Amener les pouvoirs publics à assumer la responsabilité de la santé et de la sécurité des vendeuse·eur·s de l’informel
Les tests de la COVID-19 étaient un domaine dans lequel les gouvernements ont assumé la charge financière des mesures de prévention. Aux Philippines, les vendeuse·eur·s de marché ont été reconnu·e·s comme des travailleuse·eur·s économiques prioritaires et donc éligibles aux tests trimestriels. En Malaisie, les autorités ont visé quelques marchés pour effectuer des tests. Cependant, le ciblage des vendeuse·eur·s de rue s’est avéré une arme à double tranchant puisque, dans certains cas, celles·ceux-ci avaient l’impression que les tests étaient motivés par des préjugés. Au Sri Lanka, un·e vendeuse·eur a dit que « la police effectuait des tests au hasard comme si nous étions la seule foule vulnérable »

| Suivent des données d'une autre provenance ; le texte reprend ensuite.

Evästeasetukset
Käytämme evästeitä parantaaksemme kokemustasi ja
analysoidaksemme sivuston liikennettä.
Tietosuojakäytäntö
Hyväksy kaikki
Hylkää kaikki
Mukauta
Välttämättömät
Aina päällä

La crise de la COVID-19 a mis au nu les inégalités structurelles causées par la non-reconnaissance des vendeuse·eur·s de l’informel comme des travailleuse·eur·s ayant droit au travail et à la protection du travail. Les analyses faites par WIEGO des lois qui ont réglementé le travail informel en Afrique et en Amérique latine lors de la pandémie fournissent des preuves supplémentaires à ce propos.

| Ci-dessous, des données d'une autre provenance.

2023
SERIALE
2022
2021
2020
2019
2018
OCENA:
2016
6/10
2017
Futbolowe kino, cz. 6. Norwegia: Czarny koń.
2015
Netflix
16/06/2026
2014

Quelques exemples à l’échelle des villes et des pays pourraient toutefois servir de leçon aux autres. La Namibie a adopté des lois imposant aux autorités locales une obligation de fournir de l’eau, de l’assainissement et des toilettes. En Amérique latine, la Bolivie a placé la responsabilité de désinfecter les marchés publics sur les autorités locales. On peut se demander si celles-ci ont les moyens d’assumer la responsabilité financière associée à ces obligations. Voici notre contre-argument : comment les autorités locales peuvent-elles ne pas se permettre d’investir dans des mesures susceptibles d’accroître la productivité des travailleuse·eur·s qui contribuent de manière importante au développement économique local ? Les vendeuse·eur·s de rue paient divers impôts, taxes et redevances ; elles·ils apportent de la diversité et de la vitalité aux économies locales ; et celles·ceux qui vendent des denrées alimentaires favorisent la sécurité alimentaire en offrant des choix de produits accessibles. Qui plus est, les vendeuse·eur·s de rue créent des emplois, y compris pour les personnes dispensant des services auxiliaires comme la sécurité et le transport.

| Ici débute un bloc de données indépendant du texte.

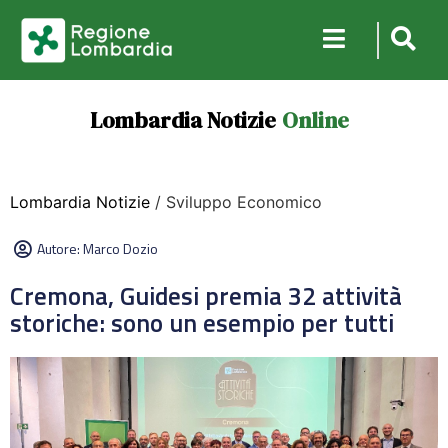
Lombardia Notizie
Online
Lombardia Notizie
/ Sviluppo Economico
Autore:
Marco Dozio
Cremona, Guidesi premia 32 attività
storiche: sono un esempio per tutti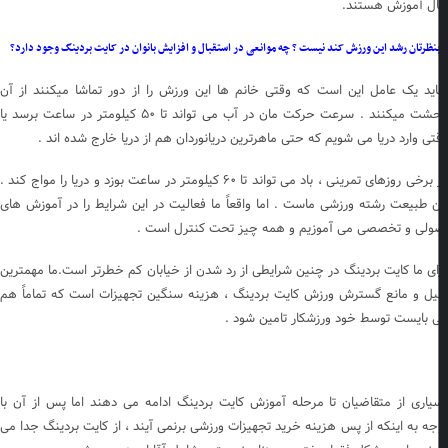
ل آموزش هستند.
نظرتان رشد این ورزش کند نیست ؟ چه موانعی در استقبال و افزایش بانوان در کایت بردینگ وجود دارد؟
ید یک عامل این است که وقتی خانم ها این ورزش را از دور تماشا میکنند از آن
وحشت میکنند . سرعت حرکت مان در آب می تواند تا ۵۰ کیلومتر در ساعت برسد یا
تی وارد دریا می شویم که حتی ماهرترین دریانوردان هم از دریا خارج شده اند .
در برخی روزهای تمرینی ، باد می تواند تا ۶۰ کیلومتر در ساعت بوزد و دریا را مواج کند .
ن طبیعت رشته ورزشی ماست . اما واقعاً ما فعالیت در این شرایط را در آموزش های
ولی و تخصصی می آموزیم و همه چیز تحت کنترل است .
ای ما کایت بردینگ در چنین شرایطی از رد شدن از خیابان کم خطرتر است.ما مهمترین
یل و مانع گسترش ورزش کایت بردینگ ، هزینه سنگین تجهیزات است که تماماً هم
 بایست توسط خود ورزشکار تامین شود .
یاری از متقاضیان تا مرحله آموزش کایت بردینگ ادامه می دهند اما پس از آن با
جه به اینکه از پس هزینه خرید تجهیزات ورزشی برنمی آیند ، از کایت بردینگ جدا می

Les droits de « toute personne » ou de « tout·e travailleuse·eur » énoncés dans le droit international devraient servir de base pour bâtir des villes plus inclusives. L’atteinte de la santé et de la sécurité dans les lieux de travail publics nécessitera de fournir et d’entretenir les infrastructures physiques et autres. Les vendeuse·eur·s de rue et de marché ont besoin d’une législation leur permettant d’amener les pouvoirs publics à assumer la responsabilité d’offrir ces infrastructures et un environnement de travail sûr. Dans la réalisation de ces droits, il faudrait faire en sorte que les voix des travailleuse·eur·s soient entendues à toutes les étapes, en faisant bien attention à l’appel des organisations de travailleuse·eur·s de l’informel telles que Streetnet International : « Rien pour nous, sans nous ».